Já não é aceitável o recurso ao aborto por razões de egoísmo do casal procriador, sejam elas quais forem. As pessoas, membros de uma sociedade, devem ser ensinadas a assumirem as suas responsabilidades, nem que seja pela força da Lei. A evolução de um País está, naturalmente, relacionada com a maturidade dos seus habitantes e não há maturidade sem assunção de responsabilidade.
Deve, entretanto, entender-se que a questão diz respeito ao casal procriador e não, apenas, à mãe. Depois, a FAMÍLIA – e eis aqui mais uma razão da sua existência – deve intervir e ajudar.
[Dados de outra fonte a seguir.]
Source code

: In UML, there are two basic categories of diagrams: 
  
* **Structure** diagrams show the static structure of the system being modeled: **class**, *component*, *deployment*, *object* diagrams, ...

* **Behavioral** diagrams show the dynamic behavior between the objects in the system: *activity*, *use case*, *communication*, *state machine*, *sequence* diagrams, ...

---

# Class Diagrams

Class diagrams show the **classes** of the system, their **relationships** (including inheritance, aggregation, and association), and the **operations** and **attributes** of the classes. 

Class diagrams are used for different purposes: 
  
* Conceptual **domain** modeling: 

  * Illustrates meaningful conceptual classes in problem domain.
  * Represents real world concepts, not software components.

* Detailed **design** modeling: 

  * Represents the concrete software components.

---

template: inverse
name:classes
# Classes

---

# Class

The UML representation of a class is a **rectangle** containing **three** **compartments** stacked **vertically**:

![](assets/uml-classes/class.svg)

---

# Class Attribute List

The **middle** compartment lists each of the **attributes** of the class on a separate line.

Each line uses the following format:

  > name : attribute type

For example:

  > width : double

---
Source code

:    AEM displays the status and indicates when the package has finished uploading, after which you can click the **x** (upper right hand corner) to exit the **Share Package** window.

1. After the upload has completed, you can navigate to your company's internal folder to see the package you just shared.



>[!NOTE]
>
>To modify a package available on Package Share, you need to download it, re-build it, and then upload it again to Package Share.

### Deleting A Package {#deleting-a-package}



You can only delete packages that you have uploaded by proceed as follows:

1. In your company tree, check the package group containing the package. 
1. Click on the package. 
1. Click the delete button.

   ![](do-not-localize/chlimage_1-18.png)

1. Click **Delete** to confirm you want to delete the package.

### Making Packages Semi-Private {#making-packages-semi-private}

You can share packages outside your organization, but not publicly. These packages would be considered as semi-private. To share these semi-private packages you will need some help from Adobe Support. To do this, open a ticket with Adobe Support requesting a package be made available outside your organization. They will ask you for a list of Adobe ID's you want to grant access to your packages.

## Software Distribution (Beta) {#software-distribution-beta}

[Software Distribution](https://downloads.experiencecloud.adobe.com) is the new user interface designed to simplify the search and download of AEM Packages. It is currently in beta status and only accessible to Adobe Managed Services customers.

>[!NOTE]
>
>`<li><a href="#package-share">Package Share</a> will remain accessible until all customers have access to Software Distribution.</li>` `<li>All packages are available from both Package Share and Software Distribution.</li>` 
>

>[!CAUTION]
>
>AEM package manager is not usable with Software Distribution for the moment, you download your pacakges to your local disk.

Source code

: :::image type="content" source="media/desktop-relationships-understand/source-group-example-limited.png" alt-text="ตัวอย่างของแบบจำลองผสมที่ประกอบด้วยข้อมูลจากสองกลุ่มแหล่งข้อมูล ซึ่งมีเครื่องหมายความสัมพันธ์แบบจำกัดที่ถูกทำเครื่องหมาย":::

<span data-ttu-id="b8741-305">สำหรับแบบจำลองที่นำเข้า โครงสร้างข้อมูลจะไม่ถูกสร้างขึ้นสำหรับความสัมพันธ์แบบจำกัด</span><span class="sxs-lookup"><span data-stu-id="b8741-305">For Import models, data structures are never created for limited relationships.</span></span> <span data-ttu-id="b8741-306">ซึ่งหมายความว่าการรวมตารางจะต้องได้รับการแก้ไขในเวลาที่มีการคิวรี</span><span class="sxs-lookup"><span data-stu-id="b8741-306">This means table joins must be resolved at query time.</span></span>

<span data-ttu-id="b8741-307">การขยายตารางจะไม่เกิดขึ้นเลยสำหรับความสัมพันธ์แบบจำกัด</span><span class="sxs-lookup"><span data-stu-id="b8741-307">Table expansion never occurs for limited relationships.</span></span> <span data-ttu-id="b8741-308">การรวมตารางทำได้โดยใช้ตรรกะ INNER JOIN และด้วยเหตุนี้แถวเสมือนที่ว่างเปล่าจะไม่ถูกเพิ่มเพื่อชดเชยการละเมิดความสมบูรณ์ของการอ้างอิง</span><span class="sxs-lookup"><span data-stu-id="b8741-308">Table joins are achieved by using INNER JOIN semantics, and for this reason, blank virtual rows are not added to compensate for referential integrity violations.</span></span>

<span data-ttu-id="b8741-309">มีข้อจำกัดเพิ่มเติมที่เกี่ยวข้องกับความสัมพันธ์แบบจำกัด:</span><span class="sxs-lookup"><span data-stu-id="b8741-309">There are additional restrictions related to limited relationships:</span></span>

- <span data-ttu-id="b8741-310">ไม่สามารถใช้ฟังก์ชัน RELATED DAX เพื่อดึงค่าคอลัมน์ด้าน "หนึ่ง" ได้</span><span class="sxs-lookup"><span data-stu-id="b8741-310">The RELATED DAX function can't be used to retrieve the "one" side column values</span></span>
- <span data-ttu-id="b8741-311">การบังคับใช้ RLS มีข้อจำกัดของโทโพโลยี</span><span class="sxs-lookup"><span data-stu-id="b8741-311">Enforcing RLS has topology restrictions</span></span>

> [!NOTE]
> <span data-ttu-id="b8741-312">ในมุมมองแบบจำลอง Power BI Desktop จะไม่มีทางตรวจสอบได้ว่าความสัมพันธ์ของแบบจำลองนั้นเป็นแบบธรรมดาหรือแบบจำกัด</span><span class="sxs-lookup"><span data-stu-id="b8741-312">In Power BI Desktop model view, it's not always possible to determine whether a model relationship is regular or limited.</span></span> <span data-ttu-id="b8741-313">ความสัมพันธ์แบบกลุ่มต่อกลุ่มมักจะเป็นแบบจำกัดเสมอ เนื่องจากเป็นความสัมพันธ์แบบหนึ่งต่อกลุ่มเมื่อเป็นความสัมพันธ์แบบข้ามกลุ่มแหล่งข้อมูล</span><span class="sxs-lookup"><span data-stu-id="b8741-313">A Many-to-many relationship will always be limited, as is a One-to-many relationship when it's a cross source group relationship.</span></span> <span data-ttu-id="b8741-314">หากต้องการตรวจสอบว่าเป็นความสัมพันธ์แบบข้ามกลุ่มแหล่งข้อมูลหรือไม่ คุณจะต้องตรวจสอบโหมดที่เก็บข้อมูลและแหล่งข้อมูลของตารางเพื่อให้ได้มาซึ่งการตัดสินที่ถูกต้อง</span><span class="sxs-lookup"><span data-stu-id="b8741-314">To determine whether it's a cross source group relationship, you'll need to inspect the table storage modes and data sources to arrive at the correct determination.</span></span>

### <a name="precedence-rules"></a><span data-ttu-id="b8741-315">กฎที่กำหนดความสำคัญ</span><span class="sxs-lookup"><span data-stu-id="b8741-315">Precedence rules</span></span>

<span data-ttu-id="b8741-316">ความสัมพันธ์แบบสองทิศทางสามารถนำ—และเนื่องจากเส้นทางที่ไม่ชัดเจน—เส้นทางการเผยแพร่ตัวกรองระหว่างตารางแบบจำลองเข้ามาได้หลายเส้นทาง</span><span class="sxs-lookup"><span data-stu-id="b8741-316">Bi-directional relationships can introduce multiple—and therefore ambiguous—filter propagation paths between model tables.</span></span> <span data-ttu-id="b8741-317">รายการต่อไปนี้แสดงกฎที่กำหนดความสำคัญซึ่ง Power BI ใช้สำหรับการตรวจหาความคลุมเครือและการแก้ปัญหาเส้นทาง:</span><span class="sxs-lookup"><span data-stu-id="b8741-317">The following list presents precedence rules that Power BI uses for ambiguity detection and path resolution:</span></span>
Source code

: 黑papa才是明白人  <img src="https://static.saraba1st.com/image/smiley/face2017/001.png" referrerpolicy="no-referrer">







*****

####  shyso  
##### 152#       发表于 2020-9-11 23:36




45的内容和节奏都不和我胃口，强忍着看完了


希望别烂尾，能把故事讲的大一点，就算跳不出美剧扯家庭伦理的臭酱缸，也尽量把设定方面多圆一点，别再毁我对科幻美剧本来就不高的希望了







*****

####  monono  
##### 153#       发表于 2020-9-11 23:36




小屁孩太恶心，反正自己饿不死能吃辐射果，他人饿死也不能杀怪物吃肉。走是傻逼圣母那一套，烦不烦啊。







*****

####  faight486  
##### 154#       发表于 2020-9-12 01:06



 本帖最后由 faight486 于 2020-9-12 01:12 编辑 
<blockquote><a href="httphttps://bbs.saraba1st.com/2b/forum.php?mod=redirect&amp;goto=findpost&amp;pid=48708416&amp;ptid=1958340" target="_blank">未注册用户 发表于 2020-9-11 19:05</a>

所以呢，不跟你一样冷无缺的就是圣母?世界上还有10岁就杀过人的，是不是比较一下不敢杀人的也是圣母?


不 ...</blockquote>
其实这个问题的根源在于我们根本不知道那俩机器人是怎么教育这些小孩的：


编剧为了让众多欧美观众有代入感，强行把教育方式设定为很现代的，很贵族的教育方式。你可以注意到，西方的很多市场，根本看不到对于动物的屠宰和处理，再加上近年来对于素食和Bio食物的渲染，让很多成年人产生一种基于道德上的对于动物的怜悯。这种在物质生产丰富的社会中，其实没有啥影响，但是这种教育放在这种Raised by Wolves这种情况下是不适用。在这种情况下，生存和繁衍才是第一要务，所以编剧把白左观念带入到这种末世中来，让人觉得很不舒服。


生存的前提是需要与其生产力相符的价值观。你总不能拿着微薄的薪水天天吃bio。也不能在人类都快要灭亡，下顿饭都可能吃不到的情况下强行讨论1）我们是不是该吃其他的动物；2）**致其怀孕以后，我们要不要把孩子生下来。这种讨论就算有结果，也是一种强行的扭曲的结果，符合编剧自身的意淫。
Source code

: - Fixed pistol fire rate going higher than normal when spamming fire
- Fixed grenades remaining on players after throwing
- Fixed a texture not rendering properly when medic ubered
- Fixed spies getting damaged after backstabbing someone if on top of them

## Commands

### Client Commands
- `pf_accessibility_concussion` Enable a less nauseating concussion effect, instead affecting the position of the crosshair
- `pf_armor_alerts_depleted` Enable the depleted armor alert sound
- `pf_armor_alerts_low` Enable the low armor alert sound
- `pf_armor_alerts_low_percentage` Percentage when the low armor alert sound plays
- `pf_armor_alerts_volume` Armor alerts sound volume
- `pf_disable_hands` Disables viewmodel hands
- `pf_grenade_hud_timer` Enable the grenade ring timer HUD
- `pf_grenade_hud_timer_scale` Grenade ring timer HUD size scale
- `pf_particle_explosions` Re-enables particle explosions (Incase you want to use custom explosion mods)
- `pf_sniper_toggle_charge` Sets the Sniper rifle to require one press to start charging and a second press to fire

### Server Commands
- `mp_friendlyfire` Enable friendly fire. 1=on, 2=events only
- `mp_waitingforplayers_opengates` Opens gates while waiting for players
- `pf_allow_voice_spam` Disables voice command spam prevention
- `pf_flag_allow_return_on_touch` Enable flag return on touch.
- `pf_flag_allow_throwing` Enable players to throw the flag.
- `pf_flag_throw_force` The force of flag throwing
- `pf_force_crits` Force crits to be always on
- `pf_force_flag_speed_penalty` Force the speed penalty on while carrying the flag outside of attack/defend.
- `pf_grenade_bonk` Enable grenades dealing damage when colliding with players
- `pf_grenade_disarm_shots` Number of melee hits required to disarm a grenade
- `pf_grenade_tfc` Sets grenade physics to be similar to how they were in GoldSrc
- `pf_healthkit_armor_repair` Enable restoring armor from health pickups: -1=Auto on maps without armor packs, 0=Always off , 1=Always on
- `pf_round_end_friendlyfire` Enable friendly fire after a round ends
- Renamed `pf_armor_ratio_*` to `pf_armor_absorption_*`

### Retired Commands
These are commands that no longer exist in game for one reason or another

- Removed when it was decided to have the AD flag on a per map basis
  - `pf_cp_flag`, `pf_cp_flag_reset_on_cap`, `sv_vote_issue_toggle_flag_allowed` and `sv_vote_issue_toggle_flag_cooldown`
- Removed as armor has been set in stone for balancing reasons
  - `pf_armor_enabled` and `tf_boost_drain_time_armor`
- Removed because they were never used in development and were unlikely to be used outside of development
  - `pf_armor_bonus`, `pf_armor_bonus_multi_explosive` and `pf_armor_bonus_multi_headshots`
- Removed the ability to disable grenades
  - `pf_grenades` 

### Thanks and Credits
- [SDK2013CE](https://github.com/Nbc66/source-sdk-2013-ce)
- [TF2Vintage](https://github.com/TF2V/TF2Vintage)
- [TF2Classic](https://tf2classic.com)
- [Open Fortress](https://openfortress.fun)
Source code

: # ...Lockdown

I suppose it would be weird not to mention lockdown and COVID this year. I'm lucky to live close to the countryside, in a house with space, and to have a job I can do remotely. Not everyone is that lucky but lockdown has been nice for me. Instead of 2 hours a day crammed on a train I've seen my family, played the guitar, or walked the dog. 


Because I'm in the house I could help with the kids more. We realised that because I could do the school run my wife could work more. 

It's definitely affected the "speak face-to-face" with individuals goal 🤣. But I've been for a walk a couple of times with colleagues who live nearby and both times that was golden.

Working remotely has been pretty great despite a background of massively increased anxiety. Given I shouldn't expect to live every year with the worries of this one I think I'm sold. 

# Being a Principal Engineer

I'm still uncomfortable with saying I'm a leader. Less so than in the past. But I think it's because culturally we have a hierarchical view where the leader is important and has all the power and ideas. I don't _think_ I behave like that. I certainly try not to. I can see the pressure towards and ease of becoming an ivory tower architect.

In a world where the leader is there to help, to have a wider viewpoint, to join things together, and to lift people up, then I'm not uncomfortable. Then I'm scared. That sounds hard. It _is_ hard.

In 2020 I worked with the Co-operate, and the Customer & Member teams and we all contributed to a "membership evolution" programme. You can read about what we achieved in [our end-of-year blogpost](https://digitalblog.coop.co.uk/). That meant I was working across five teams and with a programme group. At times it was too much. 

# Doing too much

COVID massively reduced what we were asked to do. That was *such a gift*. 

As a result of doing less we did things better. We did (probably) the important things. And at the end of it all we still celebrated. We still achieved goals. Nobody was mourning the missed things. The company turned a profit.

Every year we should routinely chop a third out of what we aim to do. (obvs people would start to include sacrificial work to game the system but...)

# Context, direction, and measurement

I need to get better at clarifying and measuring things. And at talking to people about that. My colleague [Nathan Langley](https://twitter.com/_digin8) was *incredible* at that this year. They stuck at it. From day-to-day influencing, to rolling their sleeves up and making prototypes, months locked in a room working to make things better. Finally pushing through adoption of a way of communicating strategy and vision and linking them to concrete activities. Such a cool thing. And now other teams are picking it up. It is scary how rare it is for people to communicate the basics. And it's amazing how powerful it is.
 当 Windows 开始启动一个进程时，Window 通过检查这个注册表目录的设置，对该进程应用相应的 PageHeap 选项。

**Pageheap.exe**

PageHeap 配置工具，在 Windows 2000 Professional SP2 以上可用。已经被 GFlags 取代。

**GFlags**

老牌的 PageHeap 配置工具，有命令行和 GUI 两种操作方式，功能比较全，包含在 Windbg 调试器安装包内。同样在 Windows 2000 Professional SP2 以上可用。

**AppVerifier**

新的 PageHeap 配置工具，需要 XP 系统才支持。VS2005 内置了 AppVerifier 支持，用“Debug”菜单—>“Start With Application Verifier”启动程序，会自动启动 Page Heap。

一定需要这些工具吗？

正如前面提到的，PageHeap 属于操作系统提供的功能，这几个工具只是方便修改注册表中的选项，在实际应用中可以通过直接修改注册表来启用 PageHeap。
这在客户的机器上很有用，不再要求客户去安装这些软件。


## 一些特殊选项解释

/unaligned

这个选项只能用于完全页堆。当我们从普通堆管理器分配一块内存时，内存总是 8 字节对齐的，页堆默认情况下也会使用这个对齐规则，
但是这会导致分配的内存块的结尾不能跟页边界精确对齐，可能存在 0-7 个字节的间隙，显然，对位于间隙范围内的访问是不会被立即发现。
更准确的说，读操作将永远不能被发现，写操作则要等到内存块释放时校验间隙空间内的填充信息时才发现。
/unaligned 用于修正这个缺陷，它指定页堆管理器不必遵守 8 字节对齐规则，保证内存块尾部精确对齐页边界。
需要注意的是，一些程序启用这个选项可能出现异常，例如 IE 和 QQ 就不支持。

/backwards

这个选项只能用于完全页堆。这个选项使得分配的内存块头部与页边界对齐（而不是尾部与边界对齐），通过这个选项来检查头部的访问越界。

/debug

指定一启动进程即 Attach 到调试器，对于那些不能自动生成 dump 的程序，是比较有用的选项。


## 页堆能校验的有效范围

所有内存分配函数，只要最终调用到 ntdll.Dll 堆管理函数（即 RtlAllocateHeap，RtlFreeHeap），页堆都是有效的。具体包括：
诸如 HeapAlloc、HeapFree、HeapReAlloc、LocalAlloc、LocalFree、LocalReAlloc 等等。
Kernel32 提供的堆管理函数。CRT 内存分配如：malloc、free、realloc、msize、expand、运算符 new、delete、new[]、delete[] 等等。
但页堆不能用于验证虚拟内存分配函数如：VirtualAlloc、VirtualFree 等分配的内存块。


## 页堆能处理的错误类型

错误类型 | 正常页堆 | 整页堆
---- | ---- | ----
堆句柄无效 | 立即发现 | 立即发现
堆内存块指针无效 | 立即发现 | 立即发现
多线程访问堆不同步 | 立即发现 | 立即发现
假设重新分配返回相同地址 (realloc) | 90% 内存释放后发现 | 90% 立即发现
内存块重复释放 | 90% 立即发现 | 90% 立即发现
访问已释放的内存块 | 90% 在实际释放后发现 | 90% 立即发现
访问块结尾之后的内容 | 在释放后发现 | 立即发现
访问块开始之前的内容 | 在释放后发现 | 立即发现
O Estado deve considerar crime se esta falta de ajuda se não verificar. A seguir, a assistência da comunidade – Segurança Social – deveria ser prioritária, já que a procriação é uma atitude social a todos os títulos louvável, devendo ser objecto de atenção especial do Estado. Actualmente o Estado gasta com o aborto e não com os nascimentos.
X
É, pois, obrigação do Estado fomentar nascimentos para que, em última análise, a PÁTRIA não desapareça ou se abastarde com imigrações estranhas à nossa cultura.
As famílias numerosas devem ser apoiadas sem rodeios nem considerações economicistas. Os jovens casais devem ser incentivados a terem, pelo menos, dois filhos. E as mães trabalhadoras deverão ter um estatuto especial que lhes permita acompanhar, de forma muito estreita, o desenvolvimento e a educação dos seus filhos, ao menos nos primeiros anos.
Fomentar-se-á o casamento jovem. A nossa juventude deve casar com a consciência do alto valor que é a FAMÍLIA, a fim de a resguardar de tudo quanto a ataca e pretende destruir. As crianças devem ser educadas nestes valores e isso deve ser incentivado pelos poderes públicos. A disciplina mais importante da formação académica ou profissional de um estudante deveria chamar-se EDUCAÇÂO CÍVICA e ser transmissora dos Valores Eternos que estão na génese da nossa Civilização.